I had to work late. Every day.
I needed to wash my hair.
I know, I know, you’re not buying any of this.
It’s just that my mojo, she is gone; my cookbooks are not inspiring me. Add to that the extreme distraction of Life-Changing Plan to Actualize Hopes and Dreams, and you can see why I’ve barely been skulking around the edges of TNS for the last three weeks.
But a gal’s gotta eat, and she might as well eat some kick-ass French onion soup.
It starts with onions. DUH. Three pounds of them, sliced up and chucked into a large dutch oven with a little butter and salt.
They cook down for about fifteen minutes…
…and another fifteen minutes…
… and ANOTHER fifteen minutes, and then they look like this. And then you have to try really hard not to just smear them on the good bread you bought to top the soup, because you love caramelized onions so very much and you are so very hungry and also you are not very patient. You should remind yourself, the next time you make French onion soup, to caramelize an extra pound of onions or two so you can have them to top all your foodstuffs for the next few days.
I deglazed the onion pot with a little white wine and apple cider – I think I learned the cider thing from Alton Brown, and it’s a damn good trick – before dumping in some stock.
Since I’m not a good homemaker, I don’t have quarts of high-quality homemade beef stock in my freezer. Fresh Direct is also apparently a poor homemaker, as they didn’t have any homemade beef stock either, so I used a combination of chicken and veal.
As for additional aromatics, almost all the recipes I looked at for reference used parsley and thyme. I didn’t want to do that because (1) I’m pretty sure that Madame Claude Cafe, which makes the Best of All Possible French Onion Soups, flavors theirs with rosemary and (2) I’ve had a grudge against parsley every since I had to waste 45 minutes of my life making Thomas Keller’s parsley puree.
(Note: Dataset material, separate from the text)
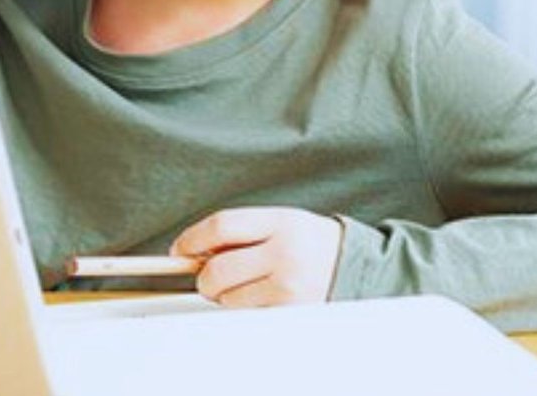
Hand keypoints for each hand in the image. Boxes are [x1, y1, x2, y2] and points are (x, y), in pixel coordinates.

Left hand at [169, 207, 343, 307]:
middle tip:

A few more minutes of simmering, a few pinches of salt and a few splashes of cognac, and it was time for bread and cheese. Aside from being delicious, French onion soup is to be commended for being such a satisfactory vehicle for copious amounts of cheese.
I know gruyere is traditional, but the smell of gruyere makes me hork so I used a nice nutty emmenthal instead. Sue me.
Holy hell, Madame Claude Cafe had better watch out: this soup is the soup-bomb-diggity. Deep, rich, a little sweet, a little salty, and satisfying through and through. The mix of stocks ended up lending it the perfect flavor – the chicken kept the veal from being too over-the-top – and the rosemary was the perfect touch. I don’t even mind that I burned the shit out of my tongue because I couldn’t wait to eat it. Also, I may have eaten more than one bowl, as did Brian.
Surely, this freakishly cold and snowy weekend calls for the making of French onion soup, non? Let me know how it goes. I’ll be cleaning out my closets, searching for my mojo.
(Come join SoupaPalooza at TidyMom and Dine and Dish sponsored by KitchenAid, Red Star Yeast and Le Creuset)
French Onion Soup
3 pounds onions, sliced into half-moons
3 tbsp. unsalted butter
2/3 c. white wine
1/2 c. apple cider
4 c. chicken stock
4 c. veal stock
1 large sprig fresh rosemary
2 tbsp. cognac
cheese of choice
Melt the butter in a large dutch oven of heavy saucepot set over medium heat. Add the onions and sprinkle with salt. Cover the pot and walk away for 15 minutes.
After 15 minutes, give the onions a stir. Keep cooking over medium heat until the onions have turned a deep brown, which will take another 30-40 minutes.
Pour in the wine and cider, being sure to scrape up all the delicious browned bits from the bottom of the pot. Simmer until the wine and cider are reduced and syrups, about 5 minutes.
Pour in the stocks and add the rosemary. Simmer for 20-30 minutes so all the flavors can meld. Near the end of the cooking time, stir in the cognac. Check the seasoning; depending on the salt content of your stock, you may need to add more.
To complete the soup, turn on your broiler. Ladle soup into oven-proof bowls, float a slice of bread on top and top with a generous amount of shredded cheese. Broil until the cheese is melted, bubbly and brown.